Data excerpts
☆ ☆ ☆

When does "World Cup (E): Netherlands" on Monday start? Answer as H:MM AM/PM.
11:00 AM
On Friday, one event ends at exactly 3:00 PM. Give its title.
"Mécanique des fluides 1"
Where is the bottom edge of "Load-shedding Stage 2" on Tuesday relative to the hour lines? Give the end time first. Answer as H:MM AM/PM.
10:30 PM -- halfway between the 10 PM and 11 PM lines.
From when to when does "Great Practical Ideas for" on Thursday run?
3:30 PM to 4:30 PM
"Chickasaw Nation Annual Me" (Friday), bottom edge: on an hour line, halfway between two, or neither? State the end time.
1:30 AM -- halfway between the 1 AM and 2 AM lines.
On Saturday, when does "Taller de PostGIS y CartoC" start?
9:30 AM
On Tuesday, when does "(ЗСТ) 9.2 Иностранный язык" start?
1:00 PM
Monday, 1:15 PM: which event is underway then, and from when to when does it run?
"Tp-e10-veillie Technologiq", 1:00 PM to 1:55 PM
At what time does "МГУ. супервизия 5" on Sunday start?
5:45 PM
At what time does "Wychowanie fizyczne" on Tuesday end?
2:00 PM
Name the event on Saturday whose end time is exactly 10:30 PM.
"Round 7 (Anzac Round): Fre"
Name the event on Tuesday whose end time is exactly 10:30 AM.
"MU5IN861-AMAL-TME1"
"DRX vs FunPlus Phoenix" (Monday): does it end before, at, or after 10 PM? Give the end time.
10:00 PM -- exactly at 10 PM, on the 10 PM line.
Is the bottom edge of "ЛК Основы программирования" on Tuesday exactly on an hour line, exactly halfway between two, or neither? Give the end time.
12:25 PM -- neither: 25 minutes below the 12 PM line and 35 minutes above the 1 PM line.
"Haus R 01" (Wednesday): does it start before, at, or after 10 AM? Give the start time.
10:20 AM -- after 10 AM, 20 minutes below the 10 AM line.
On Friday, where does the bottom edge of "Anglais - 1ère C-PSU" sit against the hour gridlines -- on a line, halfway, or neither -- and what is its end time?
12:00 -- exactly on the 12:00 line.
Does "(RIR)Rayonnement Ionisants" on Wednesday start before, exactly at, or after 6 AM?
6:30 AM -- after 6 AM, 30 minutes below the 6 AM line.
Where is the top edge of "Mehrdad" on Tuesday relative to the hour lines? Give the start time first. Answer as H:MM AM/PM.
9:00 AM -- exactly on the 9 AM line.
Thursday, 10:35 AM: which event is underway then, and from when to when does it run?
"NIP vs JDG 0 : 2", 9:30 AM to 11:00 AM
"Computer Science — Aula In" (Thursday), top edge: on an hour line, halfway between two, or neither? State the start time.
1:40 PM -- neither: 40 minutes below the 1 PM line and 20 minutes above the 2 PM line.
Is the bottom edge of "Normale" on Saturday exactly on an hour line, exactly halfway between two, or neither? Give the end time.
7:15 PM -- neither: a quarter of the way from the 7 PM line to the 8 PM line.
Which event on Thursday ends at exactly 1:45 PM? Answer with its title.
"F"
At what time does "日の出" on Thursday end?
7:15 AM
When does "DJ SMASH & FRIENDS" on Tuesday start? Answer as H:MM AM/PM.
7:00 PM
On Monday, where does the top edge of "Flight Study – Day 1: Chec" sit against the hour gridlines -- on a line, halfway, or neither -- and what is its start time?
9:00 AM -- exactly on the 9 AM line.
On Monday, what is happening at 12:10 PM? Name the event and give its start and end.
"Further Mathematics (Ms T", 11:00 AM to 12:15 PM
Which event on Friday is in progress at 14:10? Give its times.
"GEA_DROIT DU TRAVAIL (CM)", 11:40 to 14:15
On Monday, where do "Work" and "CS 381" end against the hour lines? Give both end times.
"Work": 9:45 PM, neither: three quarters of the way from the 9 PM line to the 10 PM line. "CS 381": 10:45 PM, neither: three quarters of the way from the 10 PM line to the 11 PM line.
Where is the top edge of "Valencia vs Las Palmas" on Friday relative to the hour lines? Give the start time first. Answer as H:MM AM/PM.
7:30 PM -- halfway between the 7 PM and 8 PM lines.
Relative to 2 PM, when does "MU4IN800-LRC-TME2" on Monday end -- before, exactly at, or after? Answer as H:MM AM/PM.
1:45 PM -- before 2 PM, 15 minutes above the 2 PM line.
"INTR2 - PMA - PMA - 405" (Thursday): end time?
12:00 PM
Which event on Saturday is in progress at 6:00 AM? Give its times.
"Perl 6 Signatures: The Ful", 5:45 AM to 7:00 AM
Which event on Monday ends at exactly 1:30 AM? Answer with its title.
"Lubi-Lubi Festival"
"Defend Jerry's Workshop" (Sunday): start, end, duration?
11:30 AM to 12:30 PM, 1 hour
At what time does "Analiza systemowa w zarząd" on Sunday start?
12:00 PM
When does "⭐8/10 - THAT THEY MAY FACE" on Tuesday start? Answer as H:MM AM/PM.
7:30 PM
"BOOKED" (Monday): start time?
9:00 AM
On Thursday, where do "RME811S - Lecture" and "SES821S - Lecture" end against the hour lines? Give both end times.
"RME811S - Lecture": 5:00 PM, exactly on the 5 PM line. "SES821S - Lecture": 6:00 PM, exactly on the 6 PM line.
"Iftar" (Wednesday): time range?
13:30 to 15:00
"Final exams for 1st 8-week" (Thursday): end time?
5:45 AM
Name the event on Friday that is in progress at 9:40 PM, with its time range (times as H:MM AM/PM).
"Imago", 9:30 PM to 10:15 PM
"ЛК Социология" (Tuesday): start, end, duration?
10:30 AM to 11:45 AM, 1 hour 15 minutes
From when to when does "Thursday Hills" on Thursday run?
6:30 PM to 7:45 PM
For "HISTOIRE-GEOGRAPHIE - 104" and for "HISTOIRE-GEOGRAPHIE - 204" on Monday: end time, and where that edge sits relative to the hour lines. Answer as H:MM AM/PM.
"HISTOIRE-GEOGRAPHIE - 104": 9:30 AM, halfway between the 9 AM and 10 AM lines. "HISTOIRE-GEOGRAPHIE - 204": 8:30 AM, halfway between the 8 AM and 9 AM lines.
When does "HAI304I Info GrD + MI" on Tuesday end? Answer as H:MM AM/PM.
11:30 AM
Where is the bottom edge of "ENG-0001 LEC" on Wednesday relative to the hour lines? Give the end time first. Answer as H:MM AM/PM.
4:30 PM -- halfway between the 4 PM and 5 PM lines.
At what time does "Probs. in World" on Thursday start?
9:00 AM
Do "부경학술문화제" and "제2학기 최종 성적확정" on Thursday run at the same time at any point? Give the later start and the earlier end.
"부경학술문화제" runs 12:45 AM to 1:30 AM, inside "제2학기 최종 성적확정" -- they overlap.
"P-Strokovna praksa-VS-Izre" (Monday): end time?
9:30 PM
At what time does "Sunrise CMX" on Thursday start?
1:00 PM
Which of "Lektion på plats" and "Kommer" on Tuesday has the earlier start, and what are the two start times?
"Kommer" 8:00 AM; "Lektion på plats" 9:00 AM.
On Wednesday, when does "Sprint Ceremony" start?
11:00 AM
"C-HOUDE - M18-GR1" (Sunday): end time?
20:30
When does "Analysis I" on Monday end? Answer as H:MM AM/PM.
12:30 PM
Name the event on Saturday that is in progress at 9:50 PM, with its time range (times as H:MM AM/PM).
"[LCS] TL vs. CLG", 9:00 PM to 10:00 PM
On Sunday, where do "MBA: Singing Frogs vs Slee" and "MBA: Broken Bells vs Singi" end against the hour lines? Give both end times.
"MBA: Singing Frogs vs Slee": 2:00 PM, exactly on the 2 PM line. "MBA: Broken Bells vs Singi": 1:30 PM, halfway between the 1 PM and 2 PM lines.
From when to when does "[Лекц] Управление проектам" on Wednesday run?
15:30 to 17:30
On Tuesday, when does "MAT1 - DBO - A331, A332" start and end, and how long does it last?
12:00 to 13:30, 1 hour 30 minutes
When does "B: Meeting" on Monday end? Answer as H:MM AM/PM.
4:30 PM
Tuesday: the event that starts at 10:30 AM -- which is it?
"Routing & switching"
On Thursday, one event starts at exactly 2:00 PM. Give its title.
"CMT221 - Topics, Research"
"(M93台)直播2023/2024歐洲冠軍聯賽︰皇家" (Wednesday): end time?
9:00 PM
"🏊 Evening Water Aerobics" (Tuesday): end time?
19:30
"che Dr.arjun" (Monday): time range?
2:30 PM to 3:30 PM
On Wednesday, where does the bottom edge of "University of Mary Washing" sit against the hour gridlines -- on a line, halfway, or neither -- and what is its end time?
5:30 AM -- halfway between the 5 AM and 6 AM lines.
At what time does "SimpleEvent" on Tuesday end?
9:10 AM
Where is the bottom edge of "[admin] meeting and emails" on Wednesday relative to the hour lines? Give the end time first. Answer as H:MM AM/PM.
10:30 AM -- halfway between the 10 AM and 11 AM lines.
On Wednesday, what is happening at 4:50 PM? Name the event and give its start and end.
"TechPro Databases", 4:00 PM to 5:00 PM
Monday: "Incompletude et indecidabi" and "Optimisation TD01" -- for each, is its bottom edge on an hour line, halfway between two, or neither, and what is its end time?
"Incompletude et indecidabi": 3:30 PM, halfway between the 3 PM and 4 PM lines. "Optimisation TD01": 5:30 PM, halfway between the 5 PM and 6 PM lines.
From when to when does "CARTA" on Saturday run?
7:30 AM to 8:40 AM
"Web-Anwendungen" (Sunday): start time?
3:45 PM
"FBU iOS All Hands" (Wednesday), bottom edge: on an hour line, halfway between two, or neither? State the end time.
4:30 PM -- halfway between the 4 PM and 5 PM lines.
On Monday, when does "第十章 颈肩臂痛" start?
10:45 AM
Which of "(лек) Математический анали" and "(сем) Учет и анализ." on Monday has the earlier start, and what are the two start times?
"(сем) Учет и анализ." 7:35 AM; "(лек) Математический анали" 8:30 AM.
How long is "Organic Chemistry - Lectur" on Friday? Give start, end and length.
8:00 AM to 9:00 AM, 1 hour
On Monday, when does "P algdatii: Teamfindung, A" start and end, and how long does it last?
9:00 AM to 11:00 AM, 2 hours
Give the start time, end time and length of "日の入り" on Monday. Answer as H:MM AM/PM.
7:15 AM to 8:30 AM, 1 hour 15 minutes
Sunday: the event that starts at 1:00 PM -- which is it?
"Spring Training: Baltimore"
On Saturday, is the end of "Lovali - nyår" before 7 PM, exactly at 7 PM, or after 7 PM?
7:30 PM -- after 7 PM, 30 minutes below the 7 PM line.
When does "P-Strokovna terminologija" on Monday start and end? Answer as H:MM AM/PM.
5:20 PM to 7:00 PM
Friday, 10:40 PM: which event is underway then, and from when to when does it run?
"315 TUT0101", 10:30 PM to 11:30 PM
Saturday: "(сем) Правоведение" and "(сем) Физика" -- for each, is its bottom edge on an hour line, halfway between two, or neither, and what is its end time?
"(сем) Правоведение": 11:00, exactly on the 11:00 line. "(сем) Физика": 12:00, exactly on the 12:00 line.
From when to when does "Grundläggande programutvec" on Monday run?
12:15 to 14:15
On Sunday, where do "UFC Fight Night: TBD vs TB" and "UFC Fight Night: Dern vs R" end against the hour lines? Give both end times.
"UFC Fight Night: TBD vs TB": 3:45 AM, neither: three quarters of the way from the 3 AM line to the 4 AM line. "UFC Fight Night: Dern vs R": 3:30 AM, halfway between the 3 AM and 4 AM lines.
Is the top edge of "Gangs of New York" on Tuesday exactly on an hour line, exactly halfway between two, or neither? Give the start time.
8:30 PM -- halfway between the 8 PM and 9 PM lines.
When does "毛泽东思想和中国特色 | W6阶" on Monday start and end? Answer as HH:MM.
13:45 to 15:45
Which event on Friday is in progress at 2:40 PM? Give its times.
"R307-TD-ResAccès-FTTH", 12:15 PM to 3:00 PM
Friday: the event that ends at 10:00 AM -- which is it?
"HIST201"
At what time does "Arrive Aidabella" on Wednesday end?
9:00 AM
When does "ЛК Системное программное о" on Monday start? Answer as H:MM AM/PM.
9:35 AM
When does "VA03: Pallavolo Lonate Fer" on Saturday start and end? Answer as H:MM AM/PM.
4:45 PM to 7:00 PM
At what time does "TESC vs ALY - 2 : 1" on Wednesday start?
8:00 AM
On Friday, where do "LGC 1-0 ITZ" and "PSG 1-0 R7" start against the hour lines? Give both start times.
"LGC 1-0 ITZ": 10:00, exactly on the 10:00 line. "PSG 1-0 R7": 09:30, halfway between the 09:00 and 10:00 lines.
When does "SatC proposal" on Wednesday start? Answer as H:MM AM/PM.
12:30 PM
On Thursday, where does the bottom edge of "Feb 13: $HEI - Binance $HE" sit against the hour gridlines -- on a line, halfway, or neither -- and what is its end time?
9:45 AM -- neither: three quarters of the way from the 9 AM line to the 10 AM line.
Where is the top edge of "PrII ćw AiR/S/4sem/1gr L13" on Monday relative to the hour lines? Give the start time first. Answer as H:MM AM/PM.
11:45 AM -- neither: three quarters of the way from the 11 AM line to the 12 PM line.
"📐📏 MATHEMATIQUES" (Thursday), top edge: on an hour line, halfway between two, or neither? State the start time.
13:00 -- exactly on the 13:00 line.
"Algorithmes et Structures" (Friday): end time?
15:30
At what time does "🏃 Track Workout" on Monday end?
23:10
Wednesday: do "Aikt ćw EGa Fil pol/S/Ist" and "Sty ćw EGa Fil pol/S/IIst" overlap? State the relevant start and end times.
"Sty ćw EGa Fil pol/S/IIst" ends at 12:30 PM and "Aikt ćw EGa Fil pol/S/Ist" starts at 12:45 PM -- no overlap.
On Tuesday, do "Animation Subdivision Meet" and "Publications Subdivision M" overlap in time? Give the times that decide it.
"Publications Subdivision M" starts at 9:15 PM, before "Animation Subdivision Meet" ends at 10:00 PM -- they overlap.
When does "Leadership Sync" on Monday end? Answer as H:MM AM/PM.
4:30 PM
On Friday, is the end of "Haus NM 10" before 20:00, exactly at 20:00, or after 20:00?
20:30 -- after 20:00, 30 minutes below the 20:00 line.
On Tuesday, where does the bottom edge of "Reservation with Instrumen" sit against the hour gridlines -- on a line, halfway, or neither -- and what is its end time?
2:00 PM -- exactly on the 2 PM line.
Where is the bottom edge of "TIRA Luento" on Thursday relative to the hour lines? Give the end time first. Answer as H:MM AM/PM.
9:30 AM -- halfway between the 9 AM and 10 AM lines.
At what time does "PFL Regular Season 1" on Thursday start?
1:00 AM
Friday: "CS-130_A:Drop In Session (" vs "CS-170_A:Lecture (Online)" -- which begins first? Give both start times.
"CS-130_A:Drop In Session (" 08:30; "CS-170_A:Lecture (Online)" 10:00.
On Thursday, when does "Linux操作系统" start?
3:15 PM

☆ ☆ ☆

Instructions to follow:
Begin at the line that has "on Saturday run?" and stop after the line that has "5:20 PM to 7:00 PM". Give those lines of the data back with "Tuesday" substituted for "Monday" and nothing else altered.

Reply:
From when to when does "CARTA" on Saturday run?
7:30 AM to 8:40 AM
"Web-Anwendungen" (Sunday): start time?
3:45 PM
"FBU iOS All Hands" (Wednesday), bottom edge: on an hour line, halfway between two, or neither? State the end time.
4:30 PM -- halfway between the 4 PM and 5 PM lines.
On Tuesday, when does "第十章 颈肩臂痛" start?
10:45 AM
Which of "(лек) Математический анали" and "(сем) Учет и анализ." on Tuesday has the earlier start, and what are the two start times?
"(сем) Учет и анализ." 7:35 AM; "(лек) Математический анали" 8:30 AM.
How long is "Organic Chemistry - Lectur" on Friday? Give start, end and length.
8:00 AM to 9:00 AM, 1 hour
On Tuesday, when does "P algdatii: Teamfindung, A" start and end, and how long does it last?
9:00 AM to 11:00 AM, 2 hours
Give the start time, end time and length of "日の入り" on Tuesday. Answer as H:MM AM/PM.
7:15 AM to 8:30 AM, 1 hour 15 minutes
Sunday: the event that starts at 1:00 PM -- which is it?
"Spring Training: Baltimore"
On Saturday, is the end of "Lovali - nyår" before 7 PM, exactly at 7 PM, or after 7 PM?
7:30 PM -- after 7 PM, 30 minutes below the 7 PM line.
When does "P-Strokovna terminologija" on Tuesday start and end? Answer as H:MM AM/PM.
5:20 PM to 7:00 PM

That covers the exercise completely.